NEKOOSA, Wis. — In a world of same, unique often is hard to find, especially in the world of golf course architecture.
At times, a course is shunned based on the presumption of what a golf course should be or simply is dismissed because it might be regarded as unusual.
In 1995, Sand Hills Golf Club opened in the Nebraska Sandhills. There was plenty of praise to go around for the rugged design and its architects, Ben Crenshaw and Bill Coore.
Crenshaw and Coore had pushed past presumptions, and the 18 holes outside of Mullen, Neb., became a destination for golf purists on a pilgrimage to locate courses new and different.
The masterpiece became a precursor to another treasure in Oregon’s southwest corner. Mike Keiser, a Chicago businessman, took the Sand Hills concept and built Bandon Dunes.
In designing Bandon, Keiser not only took a big gamble in its location —four-plus hours by car from Portland — but whom he engaged as the architect.
Scotsman David McLay Kidd, then 26, was a relative unknown, yet he was picked to design Keiser’s course on a remote bluff overlooking the Pacific. The site was chosen because of its sand dunes, although Sand Hills had been a successful test case.
The trust and respect that Keiser displayed for Kidd cannot be discounted as Bandon Dunes opened to rave reviews in 1999.
Bandon’s success story would continue as Keiser later added Pacific Dunes, Bandon Trails, Old MacDonald and — perhaps the best of them all — Preserve Course, a 13-hole, par-3 layout.
Yet, Kidd seemed to revert into a blue period. The acclaim that Kidd gained from Bandon faded.
“I understood that golf had to be fun and playable early in my career, but somehow lost my way for the better part of a decade,” Kidd said of his evolving design philosophy. “It's only been in the last decade that I’ve discovered what I instinctively knew in my 20s when I did Bandon Dunes … that golf was meant to be fun.
“It's not that much fun standing on a golf hole and thinking am I ever going to see this golf ball again. It's much more fun to be aggressive knowing that the penalty for not completing the stroke is that you have a chance of redemption. And that's what Mammoth Dunes tries to do. That's what Gamble Sands does in spades. I'm still asking you to play a very precise shot, but I'm just giving you the opportunity for redemption should you not pull it off. Too many courses in the last 30 years ask you to play a certain shot, and for anything less than that the penalty far outweighs the crime. And you're dead. And that's no fun.”
Kidd began to reemerge in 2009 with the opening of Machrihanish Dunes on the Mull of Kintyre along Scotland’s western shore and Huntsman Springs in Idaho’s Teton Valley. Then came Guacalito De La Isla on the Nicaraguian Pacific coast.
Kidd completed his comeback with Gamble Sands, near Brewster in central Washington, in summer 2014. Working with a former apple orchard instead of the ocean shorelines as he did at Bandon and Machrihanish, Kidd left designs that drew further praise.
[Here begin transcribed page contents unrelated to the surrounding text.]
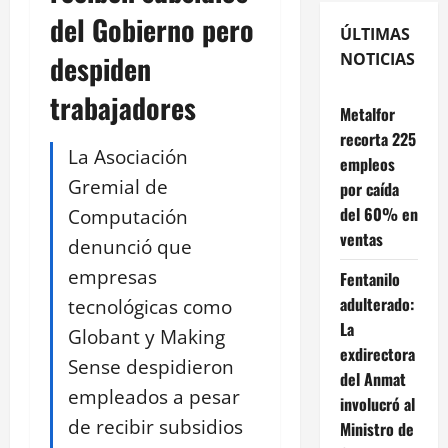
del Gobierno pero
ÚLTIMAS
despiden
NOTICIAS
trabajadores
Metalfor
recorta 225
La Asociación
empleos
Gremial de
por caída
del 60% en
Computación
ventas
denunció que
empresas
Fentanilo
adulterado:
tecnológicas como
La
Globant y Making
exdirectora
Sense despidieron
del Anmat
empleados a pesar
involucró al
de recibir subsidios
Ministro de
The result in Washington was enough to put Kidd back on Keiser’s radar screen. Last Thursday, Kidd’s second design for a Keiser resort opened.
Mammoth Dunes, the second course at Sand Valley, is three hours north of Chicago, in another remote setting, but is sure to become another mecca for golf pilgrims.
Sand Hills started the revolution of golf minimalism, and it could be argued that nothing has topped its design. When Bandon Dunes matured, the debate among visitors was which of the resort’s four 18-hole courses was best.
With the creation of Mammoth Dunes, the question now becomes: Is there a North American course designed in the past 30 years better than the current Kidd tour de force?
The answer is a resounding no. In comparison to Mammoth Dunes, Sand Valley and Bandon — and even Cabot in Nova Scotia — pale.
Overwhelming to the eye, Mammoth Dunes is one of the few golf courses in the world with no weak links. That is heavy praise considering the likes of Cypress Point (the 18th hole) and Augusta (the fifth or seventh holes, take your pick) have their blemishes.
Fun, enjoyment, playability and artistic splendor rank as the takeaways from Mammoth Dunes. The only negative: mosquitoes.
A trip to Bandon is an experience, but an excursion to Mammoth Dunes is a calling for any golfer who wants to revel in something extraordinary.
When Sand Valley’s third course is announced, the architect had better have thick skin, because any praise for the design will likely not live up to Mammorth Dunes’ hype.